El subsecretario de Desarrollo Pecuario y Forestal explicó que “A pesar del problema del gusano barrenador en México, el 2025 ha sido un buen año para la ganadería en Tamaulipas. Si la exportación de ganado en pie estuviera abierta, el productor estaría vendiendo sus becerros en alrededor de 140 pesos por kilo; sin embargo, solo con el mercado nacional se están comercializando en 110, una diferencia de 30 pesos”.
Aunque el precio es menor al que se obtendría en el mercado internacional, los 110 pesos por kilo representan un nivel histórico y muy favorable para los productores locales. “Obviamente sabemos que, si no tuviéramos el problema del gusano barrenador, estaríamos vendiendo en 140 pesos y eso lo quisiéramos todos; pero no podemos quejarnos del mercado nacional, porque la verdad está muy bien pagado”, añadió.
La escasez de becerras ha elevado su valor, ya que los ganaderos las retienen para recuperar inventarios tras los efectos de la sequía. Este año, la humedad ha permitido contar con mejores pastos, lo que facilita la recuperación de los hatos y proyecta un panorama alentador para los próximos años.

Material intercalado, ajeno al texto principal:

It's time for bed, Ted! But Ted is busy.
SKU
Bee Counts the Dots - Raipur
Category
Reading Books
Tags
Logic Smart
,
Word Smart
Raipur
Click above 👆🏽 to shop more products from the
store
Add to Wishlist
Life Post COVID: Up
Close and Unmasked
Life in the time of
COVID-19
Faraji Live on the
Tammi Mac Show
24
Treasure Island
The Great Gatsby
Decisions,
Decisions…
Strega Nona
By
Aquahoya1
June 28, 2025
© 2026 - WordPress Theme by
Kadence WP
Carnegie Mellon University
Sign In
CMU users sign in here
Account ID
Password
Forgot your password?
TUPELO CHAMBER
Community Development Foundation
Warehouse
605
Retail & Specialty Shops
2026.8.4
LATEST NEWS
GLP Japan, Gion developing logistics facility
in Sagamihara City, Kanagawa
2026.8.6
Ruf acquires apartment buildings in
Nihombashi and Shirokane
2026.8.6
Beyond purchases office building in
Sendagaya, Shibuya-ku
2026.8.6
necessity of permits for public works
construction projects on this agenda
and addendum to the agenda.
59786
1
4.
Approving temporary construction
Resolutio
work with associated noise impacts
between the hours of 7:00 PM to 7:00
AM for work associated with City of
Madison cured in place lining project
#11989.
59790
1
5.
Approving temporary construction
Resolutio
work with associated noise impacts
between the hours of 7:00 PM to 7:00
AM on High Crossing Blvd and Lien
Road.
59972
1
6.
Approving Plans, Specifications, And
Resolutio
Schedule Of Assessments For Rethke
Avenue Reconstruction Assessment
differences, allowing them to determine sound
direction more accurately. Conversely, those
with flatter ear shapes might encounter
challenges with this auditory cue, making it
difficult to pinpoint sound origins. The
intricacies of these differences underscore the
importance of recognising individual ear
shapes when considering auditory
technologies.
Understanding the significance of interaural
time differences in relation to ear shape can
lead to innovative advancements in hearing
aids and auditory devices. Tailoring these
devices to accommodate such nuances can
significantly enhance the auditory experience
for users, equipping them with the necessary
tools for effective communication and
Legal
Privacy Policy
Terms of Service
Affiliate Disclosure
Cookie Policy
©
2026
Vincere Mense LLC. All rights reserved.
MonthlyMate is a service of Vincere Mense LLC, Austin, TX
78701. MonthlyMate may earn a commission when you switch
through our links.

El gobierno estatal ha blindado la entrada de ganado de otras entidades para evitar contagios. Aunque en mayo se permitió el ingreso por una semana, la medida se volvió a cerrar de inmediato. Se espera que, con suficiente alimento y mejores condiciones, el próximo año también sea favorable para la producción de becerros y la venta de ganado.
Las autoridades reiteraron el llamado a los productores para reportar cualquier caso sospechoso de infestación, ya que la mosca que transmite el gusano barrenador puede afectar a animales de sangre caliente e incluso a seres humanos. Por ahora, las muestras analizadas han resultado negativas, pero se insiste en mantener la vigilancia.